*EXERCISE AIM:*
Whenever a line of the records below contains the word "koša", copy that line.

*DATA TO PROCESS:*
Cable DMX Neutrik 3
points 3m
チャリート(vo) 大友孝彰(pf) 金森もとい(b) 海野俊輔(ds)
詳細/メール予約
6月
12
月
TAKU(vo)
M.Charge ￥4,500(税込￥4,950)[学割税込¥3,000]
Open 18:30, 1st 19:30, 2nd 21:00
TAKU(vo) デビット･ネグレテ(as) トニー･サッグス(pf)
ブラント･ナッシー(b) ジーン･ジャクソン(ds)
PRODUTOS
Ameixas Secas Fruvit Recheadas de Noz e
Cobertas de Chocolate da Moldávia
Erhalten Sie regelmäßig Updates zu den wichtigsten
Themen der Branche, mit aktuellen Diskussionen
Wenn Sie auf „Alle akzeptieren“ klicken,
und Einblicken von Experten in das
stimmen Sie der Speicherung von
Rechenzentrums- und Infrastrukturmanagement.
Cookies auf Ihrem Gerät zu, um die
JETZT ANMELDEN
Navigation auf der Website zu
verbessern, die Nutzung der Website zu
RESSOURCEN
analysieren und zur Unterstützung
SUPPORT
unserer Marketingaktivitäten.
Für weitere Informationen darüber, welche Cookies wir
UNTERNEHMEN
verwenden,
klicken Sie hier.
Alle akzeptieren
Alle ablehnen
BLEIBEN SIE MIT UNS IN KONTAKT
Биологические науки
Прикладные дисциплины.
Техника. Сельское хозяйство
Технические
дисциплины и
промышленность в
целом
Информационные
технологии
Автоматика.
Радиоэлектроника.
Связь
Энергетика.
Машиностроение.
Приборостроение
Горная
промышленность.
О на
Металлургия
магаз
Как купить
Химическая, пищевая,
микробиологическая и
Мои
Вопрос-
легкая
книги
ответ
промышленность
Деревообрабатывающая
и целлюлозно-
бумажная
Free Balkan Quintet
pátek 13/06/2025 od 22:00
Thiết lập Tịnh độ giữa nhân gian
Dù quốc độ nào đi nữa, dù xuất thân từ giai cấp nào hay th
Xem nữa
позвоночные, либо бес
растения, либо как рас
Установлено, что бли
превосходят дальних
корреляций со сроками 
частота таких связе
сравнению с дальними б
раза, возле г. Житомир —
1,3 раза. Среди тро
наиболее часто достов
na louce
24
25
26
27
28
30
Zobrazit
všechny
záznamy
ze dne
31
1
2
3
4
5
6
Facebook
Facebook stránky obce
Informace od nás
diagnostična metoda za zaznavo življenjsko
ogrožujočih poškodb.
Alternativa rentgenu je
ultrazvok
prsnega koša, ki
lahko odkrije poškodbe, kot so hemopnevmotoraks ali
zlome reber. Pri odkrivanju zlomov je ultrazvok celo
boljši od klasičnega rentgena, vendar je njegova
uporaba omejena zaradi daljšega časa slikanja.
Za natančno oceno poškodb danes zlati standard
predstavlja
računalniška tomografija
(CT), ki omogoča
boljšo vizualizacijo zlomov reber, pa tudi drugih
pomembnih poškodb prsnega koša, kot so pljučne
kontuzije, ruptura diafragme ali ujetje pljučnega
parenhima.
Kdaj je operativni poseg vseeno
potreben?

*OUTPUT BELOW:*
prsnega koša, ki
pomembnih poškodb prsnega koša, kot so pljučne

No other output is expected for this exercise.